In a study of working adults in Belgium, wealthier individuals reported a lower proclivity to savor life''s little pleasures. They were less likely to say that they would pause to appreciate a beautiful waterfall on a hike, or stay present in the moment during a romantic weekend getaway.6 This phenomenon helps explain why the relationship between income and happiness is weaker than many people expect. At the same time that money increases our happiness by giving us access to all kinds of wonderful things, knowing we have access to wonderful things undermines our happiness by reducing our tendency to appreciate life''s small joys. Just thinking about money can produce some of the same detrimental effects as having a lot of it. If you ever want those around you to act like wealthy people for a few minutes, research suggests that all you have to do is show them a photograph of a big stack of money.7 Seeing this photograph makes people less inclined to linger by a waterfall or savor life''s other little pleasures, just like individuals who actually have a lot of money.8 The idea that wealth interferes with the proclivity to savor echoes the theme of the classic 1964 children''s book Charlie and the Chocolate Factory.

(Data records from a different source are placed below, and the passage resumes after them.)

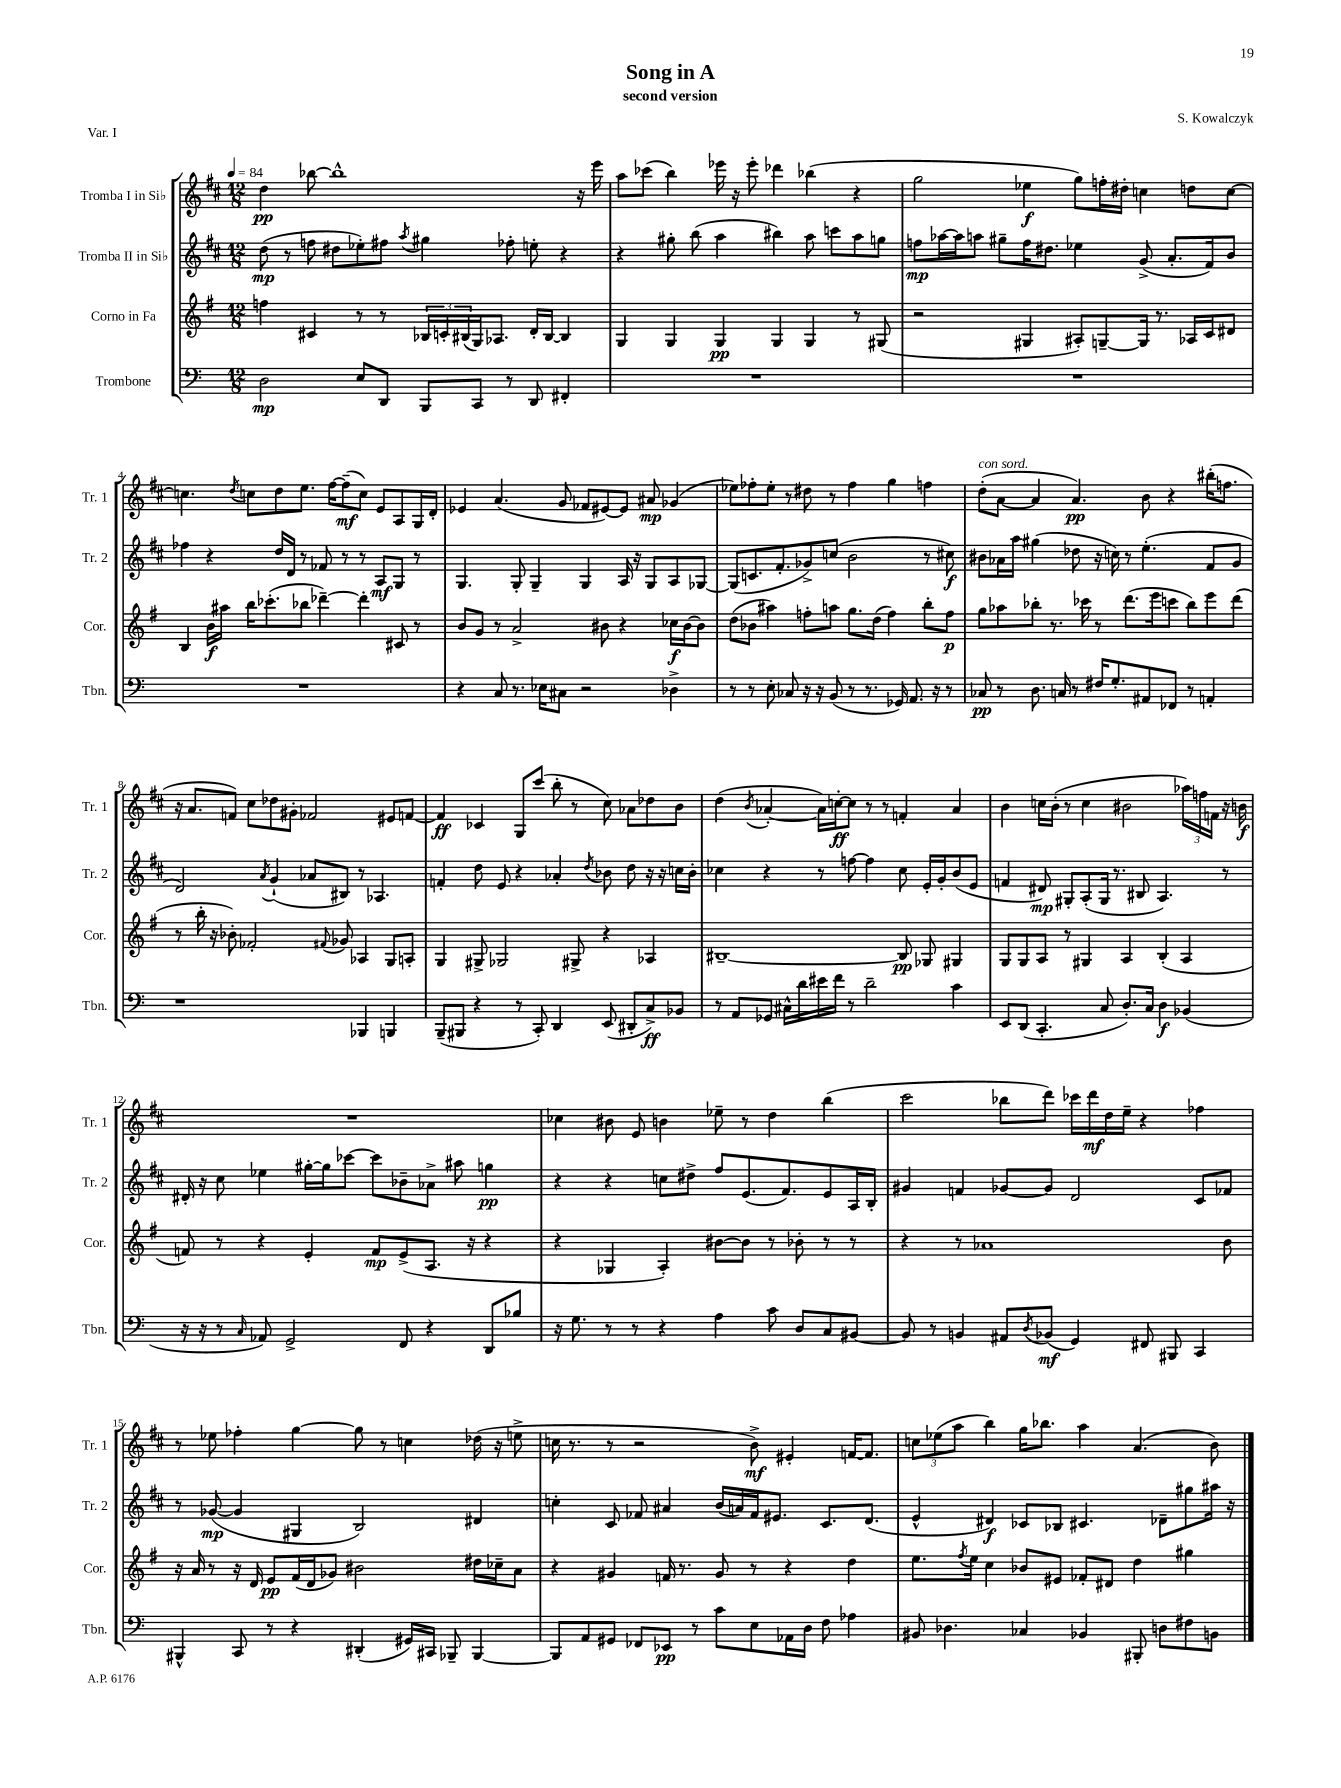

**kern	**dynam	**kern	**dynam	**kern	**dynam	**kern	**dynam
*part4	*part4	*part3	*part3	*part2	*part2	*part1	*part1
*staff4	*staff4	*staff3	*staff3	*staff2	*staff2	*staff1	*staff1
*I"Trombone	*	*I"Corno in Fa	*	*I"Tromba II in Si♭	*	*I"Tromba I in Si♭	*
*I'Tbn.	*	*I'Cor.	*	*I'Tr. 2	*	*I'Tr. 1	*
*clefF4	*	*clefG2	*	*clefG2	*	*clefG2	*
*k[]	*	*k[f#]	*	*k[f#c#]	*	*k[f#c#]	*
*M12/8	*	*M12/8	*	*M12/8	*	*M12/8	*
*MM84	*	*MM84	*	*MM84	*	*MM84	*
=1	=1	=1	=1	=1	=1	=1	=1
2D\	mp	4ffn\	.	(8dd\	mp	4dd\	pp
.	.	.	.	8r	.	.	.
.	.	4c#X/	.	8ffn\	.	[8bb-X\	.
.	.	.	.	8dd#X\L	.	1bb-^^]	.
8E/L	.	8r	.	8ee-X'\)	.	.	.
8DD/J	.	8r	.	8ff#X\J	.	.	.
.	.	.	.	8qaa/	.	.	.
8BBB/L	.	24B-X/LL	.	4gg#X\	.	.	.
.	.	24cn'/	.	.	.	.	.
.	.	(24B#X/	.	.	.	.	.
8CC/J	.	16G/J)	.	.	.	.	.
.	.	8.A-X/J	.	.	.	.	.
8r	.	.	.	8ff-X'\	.	.	.
8DD/	.	16d'/LL	.	8een'\	.	.	.
.	.	[16B#/JJ	.	.	.	.	.
4FF#X'/	.	4B#/]	.	4r	.	.	.
.	.	.	.	.	.	16r	.
.	.	.	.	.	.	16eee\	.
=2	=2	=2	=2	=2	=2	=2	=2
1.r	.	4G/	.	4r	.	8aa\L	.
.	.	.	.	.	.	(8ccc-X\J	.
.	.	4G/	.	8gg#X'\	.	4bb\)	.
.	.	.	.	(8bb\	.	.	.
.	.	4G/	pp	4aa\	.	16eee-X\	.
.	.	.	.	.	.	16r	.
.	.	.	.	.	.	8eee-'\	.
.	.	4G/	.	4bb#X\)	.	4ddd-X\	.
.	.	4G/	.	8aa\	.	(4bb-X\	.
.	.	.	.	8cccn\L	.	.	.
.	.	8r	.	8aa\	.	4r	.
.	.	(8G#X/	.	8ggn\J	.	.	.
=3	=3	=3	=3	=3	=3	=3	=3
1.r	.	2r	.	8ffn\L	mp	2gg\	.
.	.	.	.	[16aa-X\L	.	.	.
.	.	.	.	16aa-\J]	.	.	.
.	.	.	.	8aan\J	.	.	.
.	.	.	.	8gg#X~\L	.	.	.
.	.	4G#X/	.	16ff\K	.	4ee-X\	f
.	.	.	.	8.dd#X\J	.	.	.
.	.	8A#X'/L)	.	4ee-X\	.	8gg\L)	.
.	.	[8Gn~/	.	.	.	16ffn'\L	.
.	.	.	.	.	.	16dd#X'\JJ	.
.	.	16G/Jk]	.	(8g^/	.	4ccn\	.
.	.	8.r	.	.	.	.	.
.	.	.	.	8.a'/L	.	.	.
.	.	16A-X/LL	.	.	.	8ddn\L	.
.	.	16c/J	.	16f#/k)	.	.	.
.	.	8d#X/J	.	8b/J	.	[8cc\J	.
!!LO:LB:g=z
=4	=4	=4	=4	=4	=4	=4	=4
1.r	.	4B/	.	4ff-X\	.	4.ccn\]	.
.	.	16b\LL	f	4r	.	.	.
.	.	16aa#X\JJ	.	.	.	.	.
.	.	.	.	.	.	8qdd/	.
.	.	16bb\KL	.	.	.	8ccn\L	.
.	.	(8.ccc-X'\	.	.	.	.	.
.	.	.	.	16dd/LL	.	8dd\	.
.	.	.	.	16d/JJ	.	.	.
.	.	8bb-X\J	.	8r	.	8.ee\J	.
.	.	[4ddd-X~\)	.	8f-X/	.	.	.
.	.	.	.	.	.	[16ff#\KL	.
.	.	.	.	8r	.	(8ff#~\]	mf
.	.	4ddd-'\]	.	8r	.	8cc\J)	.
.	.	.	.	8A/L	mf	8e/L	.
.	.	8c#X/	.	8G/J	.	8A/	.
.	.	8r	.	8r	.	16G/L	.
.	.	.	.	.	.	16d'/JJ	.
=5	=5	=5	=5	=5	=5	=5	=5
4r	.	8b/L	.	4.G/	.	4e-X/	.
.	.	8g/J	.	.	.	.	.
8C/	.	8r	.	.	.	(4.a/	.
8.r	.	2a^/	.	8G'/	.	.	.
.	.	.	.	4G~/	.	.	.
16E-X\KL	.	.	.	.	.	.	.
8C#X\J	.	.	.	.	.	8g/	.
2r	.	.	.	4G/	.	8f-X/L	.
.	.	8b#X\	.	.	.	[8e#X/)	.
.	.	4r	.	16A/	.	8e#/J]	.
.	.	.	.	16r	.	.	.
.	.	.	.	8G/L	.	8a#X/	mp
4D-X^\	.	16cc-X\LL	f	8A/	.	(4g-X/	.
.	.	[16b#\J	.	.	.	.	.
.	.	8b#\J]	.	[8G-X/J	.	.	.
=6	=6	=6	=6	=6	=6	=6	=6
8r	.	(8dd\L	.	(8G-/L]	.	8ee-X\L)	.
8r	.	8b-X\J	.	8.cn/	.	8ff-X'\	.
8E'\	.	4aa#X\)	.	.	.	8ee-'\J	.
.	.	.	.	8.f#'/	.	.	.
8C-X/	.	.	.	.	.	8r	.
16r	.	8ffn'\L	.	8g-X^/)	.	8dd#X\	.
16r	.	.	.	.	.	.	.
(8BB/	.	8aan\J	.	(8ccn/J	.	8r	.
8r	.	8.gg\L	.	2b\	.	4ff-\	.
8.r	.	.	.	.	.	.	.
.	.	(16dd\Jk	.	.	.	.	.
.	.	4ff\)	.	.	.	4gg\	.
16GG-X/)	.	.	.	.	.	.	.
8.AA/	.	.	.	.	.	.	.
.	.	8bb'\L	.	8r	.	4ffn\	.
16r	.	.	.	.	.	.	.
8r	.	8ff\J	p	8cc#X\)	f	.	.
=7	=7	=7	=7	=7	=7	=7	=7
!	!	!	!	!	!	!LO:TX:a:i:t=con sord.	!
8C-X/	pp	8gg\L	.	8b#X\L	.	(8dd'\L	.
8r	.	8aa-X\	.	16a-X\L	.	[8a\J	.
.	.	.	.	16aa\JJ	.	.	.
8.D\	.	8bb-X'\J	.	(4gg#X\	.	4a/]	.
.	.	8.r	.	.	.	.	.
16Cn/	.	.	.	.	.	.	.
8r	.	.	.	8dd-X\	.	4.a/)	pp
.	.	16ccc-X\	.	.	.	.	.
16F#X/KL	.	8r	.	16r	.	.	.
8.G'/	.	.	.	16ccn\)	.	.	.
.	.	(8.ddd\L	.	8r	.	.	.
8AA#X/	.	.	.	(4.ee'\	.	8b\	.
.	.	16eee\k	.	.	.	.	.
8FF-X/J	.	8cccn\J	.	.	.	4r	.
8r	.	8bb-\L)	.	.	.	.	.
4AAn'/	.	8eee\	.	8f#/L	.	(16bb#X'\KL	.
.	.	.	.	.	.	8.ffn\J	.
.	.	(8ddd\J	.	8g/J	.	.	.
!!LO:LB:g=z
=8	=8	=8	=8	=8	=8	=8	=8
1r	.	8r	.	2d/)	.	16r	.
.	.	.	.	.	.	8.a/L	.
.	.	16bb'\	.	.	.	.	.
.	.	16r	.	.	.	.	.
.	.	8b-X'\)	.	.	.	8fn/J)	.
.	.	2f-X'/	.	.	.	8cc#\L	.
.	.	.	.	8qa/	.	.	.
.	.	.	.	(4g`/	.	8dd-X\	.
.	.	.	.	.	.	8g#X'\J	.
.	.	.	.	8a-X/L	.	2f-X/	.
.	.	8qqf#X/	.	.	.	.	.
.	.	8g-X/	.	8B#X/J)	.	.	.
4BBB-X/	.	4A-X/	.	8r	.	.	.
.	.	.	.	4.A-X/	.	.	.
4BBBn/	.	8G/L	.	.	.	8e#X/L	.
.	.	8An'/J	.	.	.	[8fn/J	.
=9	=9	=9	=9	=9	=9	=9	=9
(8BBB~/L	.	4G/	.	4fn'/	.	4f/]	ff
8BBB#X/J	.	.	.	.	.	.	.
4r	.	8G#X^/	.	8dd\	.	4c-X/	.
.	.	2G-X/	.	8e/	.	.	.
8r	.	.	.	4r	.	8G/L	.
8CC'/)	.	.	.	.	.	(8ccc#/J	.
4DD/	.	.	.	4a-X'/	.	8bb'\	.
.	.	8G#X^/	.	.	.	8r	.
.	.	.	.	8qdd/	.	.	.
(8EE/	.	4r	.	8b-X\	.	8cc#\)	.
8DD#X'/L	.	.	.	8dd\	.	8a-X\L	.
8C^/)	ff	4A-X/	.	16r	.	8dd-X\	.
.	.	.	.	16r	.	.	.
8BB-X/J	.	.	.	16ccn\LL	.	8b\J	.
.	.	.	.	16b-'\JJ	.	.	.
=10	=10	=10	=10	=10	=10	=10	=10
8r	.	[1B#X~	.	4cc-X\	.	(4dd\	.
8AA/L	.	.	.	.	.	.	.
.	.	.	.	.	.	8qb/	.
8GG-X/J	.	.	.	4r	.	[4a-X'/	.
16C#X^^\LL	.	.	.	.	.	.	.
16d\	.	.	.	.	.	.	.
16e#X\	.	.	.	8r	.	16a-\LL])	.
16f\JJ	.	.	.	.	.	[16ccn'\J	ff
8r	.	.	.	[8ffn\	.	8cc\J]	.
2d~\	.	.	.	4ff\]	.	8r	.
.	.	.	.	.	.	8r	.
.	.	8B#/]	pp	8cc-\	.	4fn'/	.
.	.	8G-X/	.	16e'/LL	.	.	.
.	.	.	.	16g'/J	.	.	.
4c\	.	4G#X/	.	(8b/	.	4a-/	.
.	.	.	.	8e/J	.	.	.
=11	=11	=11	=11	=11	=11	=11	=11
8EE/L	.	8G/L	.	4fn/	.	4b\	.
(8DD/J	.	8G/	.	.	.	.	.
4.CC'/	.	8A/J	.	8d#X/)	mp	16ccn\LL	.
.	.	.	.	.	.	(16b'\JJ	.
.	.	8r	.	8G#X'/L	.	8r	.
.	.	4G#X/	.	(8A'/	.	4cc\	.
8C/	.	.	.	16G#/Jk	.	.	.
.	.	.	.	8.r	.	.	.
8.D'/L)	.	4A/	.	.	.	2b#X\	.
.	.	.	.	8B#X/	.	.	.
16C/Jk	.	.	.	.	.	.	.
4D\	f	(4B'/	.	4.A/)	.	.	.
(4BB-X/	.	4A/	.	.	.	24aa-X\LL)	.
.	.	.	.	.	.	24ffn\	.
.	.	.	.	.	.	24fn\JJ	.
.	.	.	.	8r	.	16r	.
.	.	.	.	.	.	16bn\	f
!!LO:LB:g=z
=12	=12	=12	=12	=12	=12	=12	=12
16r	.	8fn/)	.	16d#X'/	.	1.r	.
16r	.	.	.	16r	.	.	.
8r	.	8r	.	8cc#\	.	.	.
16qqC/	.	.	.	.	.	.	.
8AA-X/)	.	4r	.	4ee-X\	.	.	.
2GG^/	.	.	.	.	.	.	.
.	.	4e'/	.	[16gg#X'\LL	.	.	.
.	.	.	.	16gg#\J]	.	.	.
.	.	.	.	[8ccc-X\J	.	.	.
.	.	8f/L	mp	8ccc-\L]	.	.	.
8FF/	.	(8e^/	.	8b-X~\	.	.	.
4r	.	8.A/J	.	8a-X^\J	.	.	.
.	.	.	.	8aa#X\	.	.	.
.	.	16r	.	.	.	.	.
8DD/L	.	4r	.	4ggn\	pp	.	.
8B-X/J	.	.	.	.	.	.	.
=13	=13	=13	=13	=13	=13	=13	=13
16r	.	4r	.	4r	.	4cc-X\	.
8.G\	.	.	.	.	.	.	.
8r	.	4G-X/	.	4r	.	8b#X\	.
8r	.	.	.	.	.	8e/	.
4r	.	4A'/)	.	8ccn\L	.	4bn\	.
.	.	.	.	8dd#X^\J	.	.	.
4A\	.	[8b#X\L	.	8ff#/L	.	8ee-X~\	.
.	.	8b#\J]	.	(8.e/	.	8r	.
8c\	.	8r	.	.	.	4dd\	.
.	.	.	.	8.f#/)	.	.	.
8D/L	.	8b-X'\	.	.	.	.	.
8C/	.	8r	.	8e/	.	(4bb\	.
[8BB#X/J	.	8r	.	16A/L	.	.	.
.	.	.	.	16B'/JJ	.	.	.
=14	=14	=14	=14	=14	=14	=14	=14
8BB#/]	.	4r	.	4g#X/	.	2ccc#\	.
8r	.	.	.	.	.	.	.
4BBn/	.	8r	.	4fn/	.	.	.
.	.	1a-X	.	.	.	.	.
8AA#X/L	.	.	.	[8g-X/L	.	8bb-X\L	.
8qD/	.	.	.	.	.	.	.
(8BB-X/J	mf	.	.	8g-/J]	.	8ddd\J)	.
4GG/)	.	.	.	2d/	.	16ccc-X\LL	.
.	.	.	.	.	.	16ddd\	mf
.	.	.	.	.	.	16dd\	.
.	.	.	.	.	.	16ee~\JJ	.
8FF#X/	.	.	.	.	.	4r	.
8BBB#X/	.	.	.	.	.	.	.
4CC/	.	.	.	8c#/L	.	4ff-X\	.
.	.	8b\	.	8f-X/J	.	.	.
!!LO:LB:g=z
=15	=15	=15	=15	=15	=15	=15	=15
4BBB#X^^/	.	16r	.	8r	.	8r	.
.	.	16a/	.	.	.	.	.
.	.	8r	.	([8g-X/	mp	8ee-X\	.
8CC/	.	16r	.	4g-/]	.	4ff-X'\	.
.	.	16d/	.	.	.	.	.
8r	.	8e/L	pp	.	.	.	.
4r	.	(16f#/L	.	4G#X/	.	[4gg\	.
.	.	16d/J	.	.	.	.	.
.	.	8g-X/J)	.	.	.	.	.
(4DD#X'/	.	2b#X\	.	2B/)	.	8gg\]	.
.	.	.	.	.	.	8r	.
16GG#X/LL)	.	.	.	.	.	4ccn\	.
16CC#X/JJ	.	.	.	.	.	.	.
8BBB-X~/	.	.	.	.	.	.	.
[4BBB-/	.	16dd#X\LL	.	4d#X/	.	(16dd-X\	.
.	.	16cc-X~\J	.	.	.	16r	.
.	.	8a\J	.	.	.	8een^\	.
=16	=16	=16	=16	=16	=16	=16	=16
8BBB-/L]	.	4r	.	4ccn'\	.	16ccn\	.
.	.	.	.	.	.	8.r	.
8AA/	.	.	.	.	.	.	.
8GG#X/J	.	4g#X/	.	8c#/	.	8r	.
8FF-X/L	.	.	.	8f-X/	.	2r	.
8EE-X/J	pp	16fn/	.	4a#X/	.	.	.
.	.	8.r	.	.	.	.	.
8r	.	.	.	.	.	.	.
8c\L	.	8g#/	.	(16b/LL	.	.	.
.	.	.	.	16an/)	.	.	.
8E\	.	8r	.	16f-/J	.	8b^\)	mf
.	.	.	.	8.e#X/J	.	.	.
16AA-X\L	.	4r	.	.	.	4e#X'/	.
16D\JJ	.	.	.	.	.	.	.
8F\	.	.	.	8.c#/L	.	.	.
4A-X\	.	4dd\	.	.	.	[16fn/KL	.
.	.	.	.	(8.d/J	.	8.f/J]	.
=17	=17	=17	=17	=17	=17	=17	=17
8BB#X/	.	8.ee\L	.	4e^^/	.	12ccn\L	.
.	.	.	.	.	.	(12ee-X\	.
4.D-X\	.	.	.	.	.	.	.
.	.	.	.	.	.	12aa\J	.
.	.	8qff#/	.	.	.	.	.
.	.	16ee\Jk	.	.	.	.	.
.	.	4cc\	.	4d#X/)	f	4bb\)	.
4C-X/	.	8b-X/L	.	8c-X/L	.	16gg\KL	.
.	.	.	.	.	.	8.bb-X\J	.
.	.	8e#X/J	.	8B-X/J	.	.	.
4BB-X/	.	8f-X'/L	.	4.c#X/	.	4aa\	.
.	.	8d#X/J	.	.	.	.	.
8BBB#X'/	.	4dd\	.	.	.	(4.a/	.
8Dn\L	.	.	.	8d-X~\L	.	.	.
8F#X\	.	4gg#X\	.	8gg#X\	.	.	.
8BBn\J	.	.	.	16aa#X\Jk	.	8b\)	.
.	.	.	.	16r	.	.	.
==	==	==	==	==	==	==	==
*-	*-	*-	*-	*-	*-	*-	*-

The young hero, Charlie Bucket, lives in a tiny two-room house with one bed and four grandparents. While the wealthier kids in the story gorge themselves on a plentiful supply of chocolate bars, Charlie''s family saves up just enough money to give him one chocolate bar a year, on his birthday. Each time, he would "treasure it as though it were a bar of solid gold," spending days just looking at it before he would finally "peel back a tiny bit of the paper wrapping at one corner to expose a tiny bit of chocolate, and then he would take a tiny nibble, just enough to allow the lovely sweet taste to spread out slowly over his tongue. The next day, he would take another tiny nibble, and so on," making his annual bar of chocolate last over a month.9 In a Willy Wonkaesque study, Canadian students saw a photograph of money and then ate a piece of chocolate, as researchers surreptitiously observed them.10 Compared to others who hadn''t seen the money, studen.